BEGIN Stored data

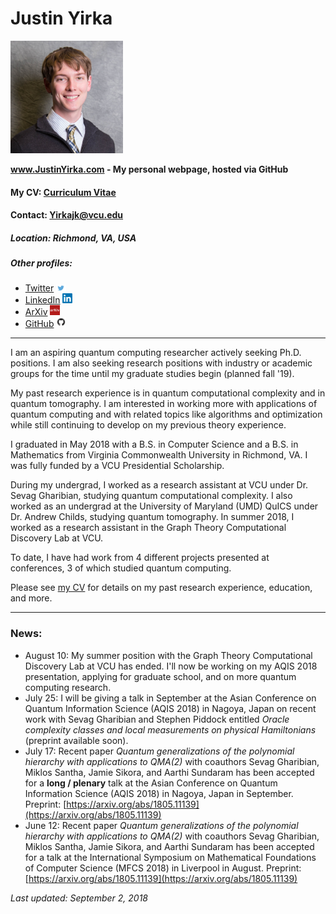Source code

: # Justin Yirka

<img src="./Headshot1.jpg" width="180">

**www.JustinYirka.com - My personal webpage, hosted via GitHub**

#### My CV: [Curriculum Vitae](./CV_JYirka.pdf)

#### Contact: [Yirkajk@vcu.edu](mailto:Yirkajk@vcu.edu)

##### Location: Richmond, VA, USA

##### Other profiles:
  - [Twitter](https://twitter.com/JustinYirka) <img src="./logos/twitter.jpg" width="16">
  - [LinkedIn](https://www.linkedin.com/in/yirkajk/) <img src="./logos/linkedin.png" width="16">
  - [ArXiv](https://arxiv.org/a/yirka_j_1.html) <img src="./logos/arxiv.jpg" width="16">
  - [GitHub](https://github.com/yirkajk) <img src="./logos/github.png" width="16">

***

I am an aspiring quantum computing researcher actively seeking Ph.D. positions.
I am also seeking research positions with industry or academic groups for the time until my graduate studies begin (planned fall '19).

My past research experience is in quantum computational complexity and in quantum tomography. I am interested in working more with applications of quantum computing and with related topics like algorithms and optimization while still continuing to develop on my previous theory experience.

I graduated in May 2018 with a B.S. in Computer Science and a B.S. in Mathematics from Virginia Commonwealth University in Richmond, VA. I was fully funded by a VCU Presidential Scholarship.

During my undergrad, I worked as a research assistant at VCU under Dr. Sevag Gharibian, studying quantum computational complexity. I also worked as an undergrad at the University of Maryland (UMD) QuICS under Dr. Andrew Childs, studying quantum tomography. In summer 2018, I worked as a research assistant in the Graph Theory Computational Discovery Lab at VCU.

To date, I have had work from 4 different projects presented at conferences, 3 of which studied quantum computing.

Please see [my CV](./CV_JYirka.pdf) for details on my past research experience, education, and more.

***

### News:
  * August 10: My summer position with the Graph Theory Computational Discovery Lab at VCU has ended. I'll now be working on my AQIS 2018 presentation, applying for graduate school, and on more quantum computing research.
  * July 25: I will be giving a talk in September at the Asian Conference on Quantum Information Science (AQIS 2018) in Nagoya, Japan on recent work with Sevag Gharibian and Stephen Piddock entitled *Oracle complexity classes and local measurements on physical Hamiltonians* (preprint available soon).
  * July 17: Recent paper *Quantum generalizations of the polynomial hierarchy with applications to QMA(2)* with coauthors Sevag Gharibian, Miklos Santha, Jamie Sikora, and Aarthi Sundaram has been accepted for a **long / plenary** talk at the Asian Conference on Quantum Information Science (AQIS 2018) in Nagoya, Japan in September. Preprint: [https://arxiv.org/abs/1805.11139](https://arxiv.org/abs/1805.11139)
  * June 12: Recent paper *Quantum generalizations of the polynomial hierarchy with applications to QMA(2)* with coauthors Sevag Gharibian, Miklos Santha, Jamie Sikora, and Aarthi Sundaram has been accepted for a talk at the International Symposium on Mathematical Foundations of Computer Science (MFCS 2018) in Liverpool in August. Preprint: [https://arxiv.org/abs/1805.11139](https://arxiv.org/abs/1805.11139)

*Last updated: September 2, 2018*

END Stored data

• [Task requirements]:
Working from the records above, write out verbatim only the lines from the line containing "- [LinkedIn](https://www.linkedin.com/in/yirkajk/) <img" through the line containing "I am an aspiring".

• [Response below]:
  - [LinkedIn](https://www.linkedin.com/in/yirkajk/) <img src="./logos/linkedin.png" width="16">
  - [ArXiv](https://arxiv.org/a/yirka_j_1.html) <img src="./logos/arxiv.jpg" width="16">
  - [GitHub](https://github.com/yirkajk) <img src="./logos/github.png" width="16">

***

I am an aspiring quantum computing researcher actively seeking Ph.D. positions.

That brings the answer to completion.